FROM: Councilmembers Karbassi, Bredefeld, and Mayor Brand


BY: Doug Sloan, City Attorney




***BILL-44 (Intro. 11/7/2019) (For adoption) - Adding Section 2-319 of the Fresno Municipal Code, relating to confidentiality of closed session attorney-client privileged communications.  (Subject to Mayor’s veto)




Approve the Ordinance, which would prohibit dissemination of closed session attorney-client privileged records or communications to any unauthorized person. Violations may be punished as a misdemeanor.




Dissemination of confidential closed session attorney-client privileged information to unauthorized persons can be damaging to the City’s legal and financial interests.
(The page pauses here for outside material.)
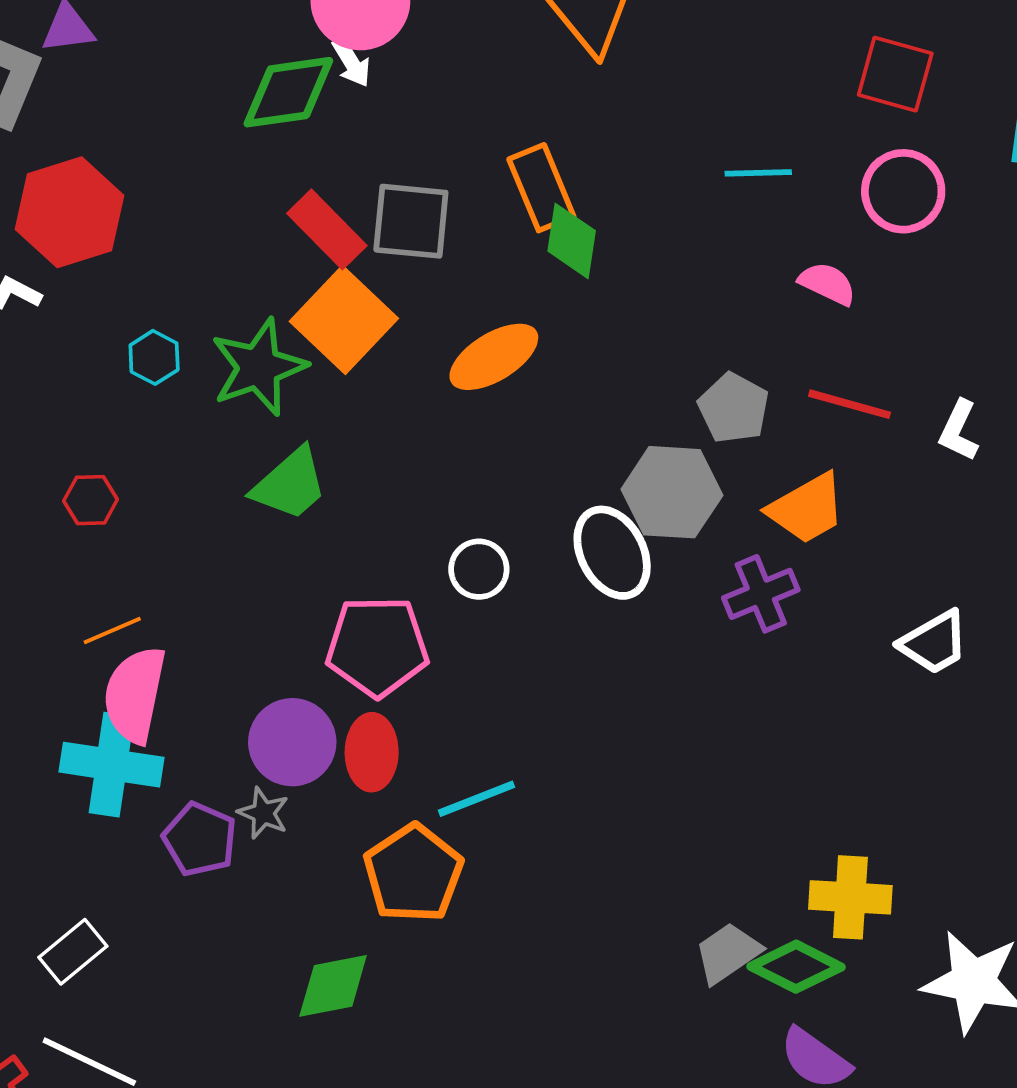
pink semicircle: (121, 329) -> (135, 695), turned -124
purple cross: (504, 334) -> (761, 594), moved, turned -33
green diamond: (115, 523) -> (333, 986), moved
Without this ordinance, there may be no effective means of enforcement.


This ordinance prohibits disclosures of clearly marked confidential closed session attorney-client privileged records to unauthorized persons. The maximum penalties pursuant to the Charter and Municipal Code include fines of up to $1000 and/or up to one year in jail (Charter section 1502). The City Attorney, or independent counsel hired by the Council or City Attorney, may enforce.

Revision Changes:


1.                     The ordinance applies only to confidential attorney-client privileged closed session related records and communications.

2.                     The section prohibiting others wrongfully receiving confidential information and then disseminating it has been removed.

3.                     A section on “Whistleblower Protection” has been added. It provides that if an official or employee believes there is a legal violation, but this is based upon protected confidential information, then that person may discuss the matter with law enforcement authorities. Doing so would not be a violation of the ordinance.

4.                     A “safe harbor” is provided so that a person in doubt whether certain information is protected or can be disclosed to a certain person, who followed written advice from the City Attorney would be immune from prosecution.



By way of further background, below are similar provisions of San Francisco and Oakland:

San Francisco Campaign and Governmental Conduct Code: "No current or former officer or employee of the City and County shall: (a) willfully or knowingly disclose any confidential or privileged information, unless authorized or required by law to do so; or (b) use any confidential or privileged information to advance the financial or other private interest of himself or herself or others." (SF C&GC 3.228) "Any person who knowingly or willfully violates any of the City's conflict of interest and government ethics laws shall be guilty of a misdemeanor and upon conviction thereof shall be punished by a fine of not more than $10,000 for each violation or by imprisonment in the County jail for a period of not more than one year in jail or by both such fine and imprisonment." (SF C&GC 3.252(a).


Oakland Municipal Code, Chapter 2.25 - City of Oakland Government Ethics Act: "A Public Servant shall not willfully and knowingly disclose for pecuniary gain, personal advantage or private interest, to any other person, confidential information by him or her in the course of his or her official duties." (OMC 2.25.040(D)) "Any person who knowingly or willingly violates any provision of this Act is guilty of a misdemeanor." (OMC 2.25.080(C)(1)).




This action is not a project under CEQA.